Двигаться я не мог и долго стоял в абсолютной тишине и непереносимой вони среди сплошной темноты. Первая мысль, которая пришла мне в голову, был вопрос: почему зверь не бьет во второй раз, если в первый промахнулся? А потом подумал: но где же люди, сторож, наконец? Еще постоял, начиная понемногу приходить в себя, и зашарил по стене в поиске выключателя. Ни на одной стене его не нашел и зажег спичку, чтобы осмотреть дверь кабинета. В слабом, трепетном, зловещем свете я увидел жуткую, черную проломленную дыру с торчащими щепками. На примыкающей двери — тот же след когтей, что и на учебнике эстетики, только намного длиннее и глубже. Мне стало так страшно, что я задрожал, как осенний лист на ветру, готовый упасть. Быстро вошел в кабинет, забрал в охапку свои вещи и опрометью выбежал из училища.

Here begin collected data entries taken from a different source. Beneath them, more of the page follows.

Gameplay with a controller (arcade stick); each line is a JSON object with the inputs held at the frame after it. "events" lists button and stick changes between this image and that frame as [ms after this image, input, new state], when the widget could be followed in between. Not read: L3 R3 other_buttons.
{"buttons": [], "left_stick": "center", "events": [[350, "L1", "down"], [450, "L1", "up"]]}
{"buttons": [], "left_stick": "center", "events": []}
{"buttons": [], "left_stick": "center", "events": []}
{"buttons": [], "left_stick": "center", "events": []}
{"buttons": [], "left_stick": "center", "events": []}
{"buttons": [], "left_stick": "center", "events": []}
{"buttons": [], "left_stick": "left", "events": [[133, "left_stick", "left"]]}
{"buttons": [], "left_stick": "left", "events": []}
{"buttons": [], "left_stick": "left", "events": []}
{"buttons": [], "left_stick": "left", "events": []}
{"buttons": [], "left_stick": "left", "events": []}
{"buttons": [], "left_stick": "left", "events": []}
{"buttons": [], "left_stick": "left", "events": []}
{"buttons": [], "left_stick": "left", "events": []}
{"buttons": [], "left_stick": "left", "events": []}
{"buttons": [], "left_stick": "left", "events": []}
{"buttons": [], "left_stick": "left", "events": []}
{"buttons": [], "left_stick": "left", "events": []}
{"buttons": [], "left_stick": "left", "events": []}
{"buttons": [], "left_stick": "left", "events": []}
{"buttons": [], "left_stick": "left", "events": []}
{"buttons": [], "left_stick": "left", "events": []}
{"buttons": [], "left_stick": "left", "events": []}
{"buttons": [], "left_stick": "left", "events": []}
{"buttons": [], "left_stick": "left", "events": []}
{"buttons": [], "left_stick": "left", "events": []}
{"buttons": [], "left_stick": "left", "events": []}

На улице было убийственно тихо, мертвым светом горели звезды на черном небе, и опять вокруг ни души. Я шел, спотыкаясь, задыхаясь от страха, и одна мысль, одно желание, охватили всего меня: слава Богу, я чудом спасся, остался жив, а сейчас надо немедленно собираться и бежать отсюда, бежать немедленно, пока жив! Мне казалось, что меня встретят за углом приближающегося общежития и наконец-то убьют. Мои шаги замедлялись, но я пересиливал себя и шел, шел, больше всего желая встретить хоть одного прохожего. Но вот я обратил внимание на мирно светящиеся окна моего дома, и стало немного легче. Смог взять себя в руки, умеренным шагом дошел до общежития, завернул за угол: перед подъездом и на лавочке увидел несколько ребят и девушек, мы поздоровались. Как можно спокойнее открыл дверь, зашел и даже смог перемолвиться парой слов с воспитателем Хасанычем и знакомой вахтершей, потом прошел в свою гостиницу. Здесь я бухнулся на первую попавшуюся кровать, замер в каком-то оцепенелом безразличии, потом весь встрепенулся и в ужасном отчаянии стал кататься по ней и бить по матрасу руками. Что делать? Это конец!
Очнулся, когда услышал громкий стук в дверь. Он помог мне овладеть собой, и я пошел открывать. Это был Хасаныч, встревоженный, но улыбающийся, в руках он держал рулон ватмана.
- Ты что, Лексеич, борешься с кем-нибудь — шум такой, как будто бьет тебя кто, я забеспокоился: вдруг к тебе кто залез…
- Борюсь, борюсь, Хасаныч… борюсь… с самим собой.
- Это как?
- Шучу: разминался немного на кровати, не на полу же валяться.
- Ну да, на кровати мягче… Ну как тебе новая жизнь, как оглоеды наши: справляешься?
- Вроде ничего, справляюсь понемногу.
- Уроки твои, я слышал, хвалят. А вот нервы, Лексеич, нервы — тут все истреплешь. Вон, — он нагнул голову и провел рукой по своей седой, волнистой шевелюре, — за два года весь белый стал. И ты такой будешь, помяни мои слова.
- Да, наверное.
Хасаныч помолчал, затем показал на рулон ватмана:
- Я вот, Лексеич, хотел тебя попросить начертить кое-что…
- Что это?
- Да вот, график санитарного состояния комнат надо сделать, твой старый уже весь исписали… Сделаешь? — и, как всегда, униженно посмотрел на меня.
- Сделаю.
- Ну вот и спасибо, — он начал вставать со стула, опираясь на здоровую ногу и выставив вперед больную. — Ну, не буду тебе мешать, борись с самим собой, готовься и с другими бороться.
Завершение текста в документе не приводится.